(Data to examine)

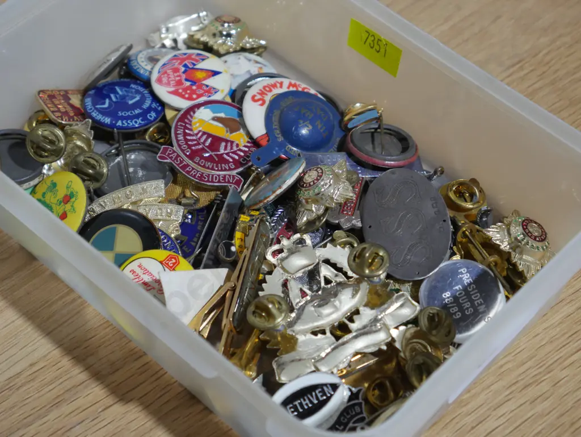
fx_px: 1411
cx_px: 290
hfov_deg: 23.3
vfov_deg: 17.6
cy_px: 218
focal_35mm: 84
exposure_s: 1/100
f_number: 5.6
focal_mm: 42
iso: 1000
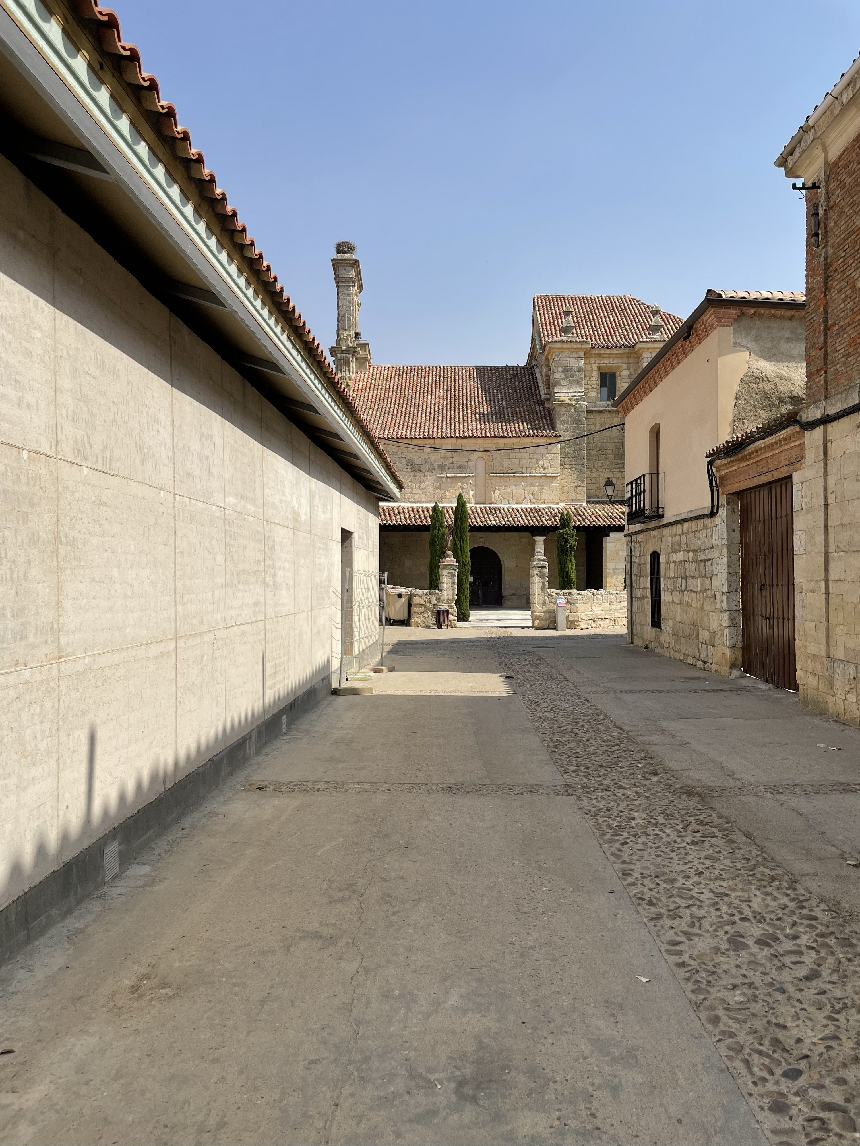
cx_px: 430
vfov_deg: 67.3
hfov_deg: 53.1
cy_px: 573
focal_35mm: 26
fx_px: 861
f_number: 1.6
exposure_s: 1/4132
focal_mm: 4.2
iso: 32
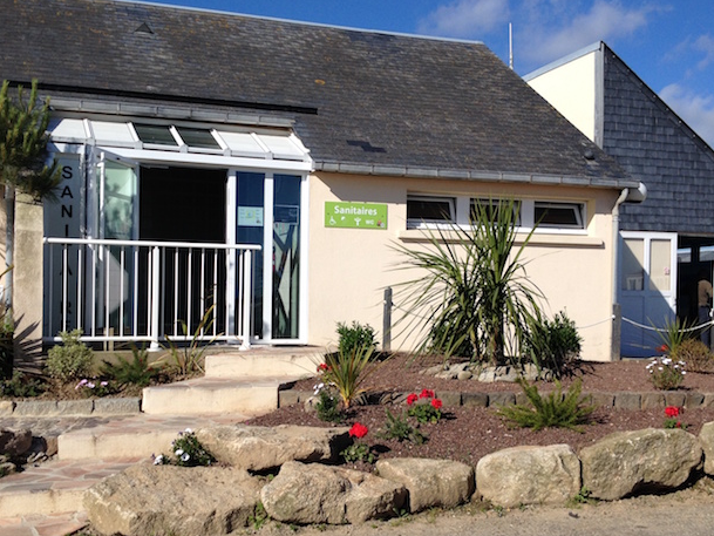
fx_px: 949
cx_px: 333
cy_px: 319
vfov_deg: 31.4
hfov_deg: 41.2
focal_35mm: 46
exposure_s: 1/2762
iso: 50
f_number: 2.4
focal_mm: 4.28
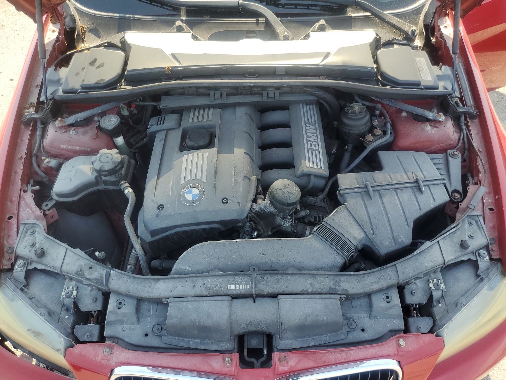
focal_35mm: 26
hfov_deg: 67.3
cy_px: 190
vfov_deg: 53.1
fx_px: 380
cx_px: 253
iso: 50
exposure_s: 1/417
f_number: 1.5
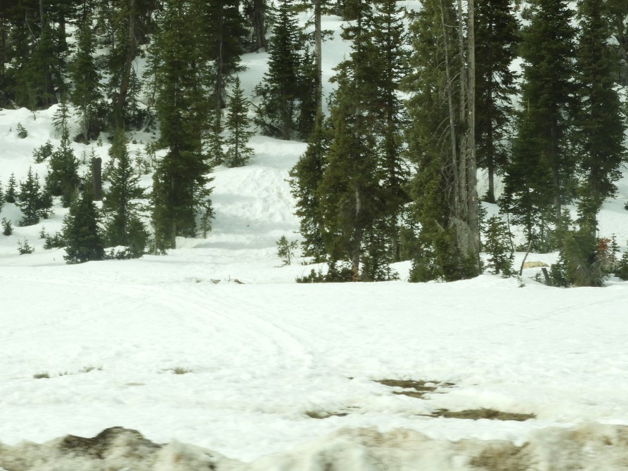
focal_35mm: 137
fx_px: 2486
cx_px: 248
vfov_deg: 10.8
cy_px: 200
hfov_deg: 14.4
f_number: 4.5
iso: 100
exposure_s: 1/640
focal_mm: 15.2
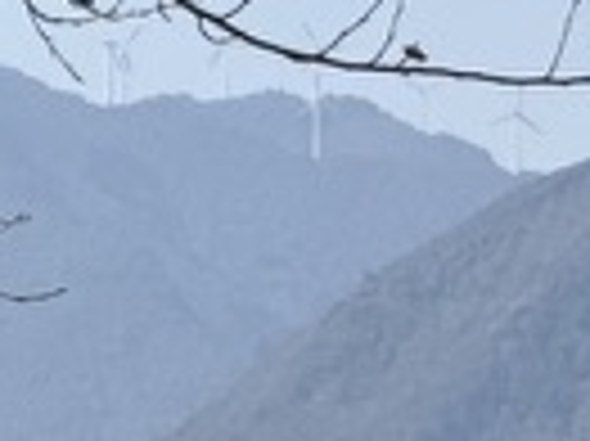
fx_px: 15939
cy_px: 477
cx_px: 883
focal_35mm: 936
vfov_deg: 1.6
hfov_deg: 2.1
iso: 50
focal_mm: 15.66
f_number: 2.8
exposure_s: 1/1186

(End Data to examine)

§ **Aim of the task**
The range begins at the line containing "vfov_deg: 1.6" and ends at the last line of the entries; reproduce it exactly.

§ **Response**
vfov_deg: 1.6
hfov_deg: 2.1
iso: 50
focal_mm: 15.66
f_number: 2.8
exposure_s: 1/1186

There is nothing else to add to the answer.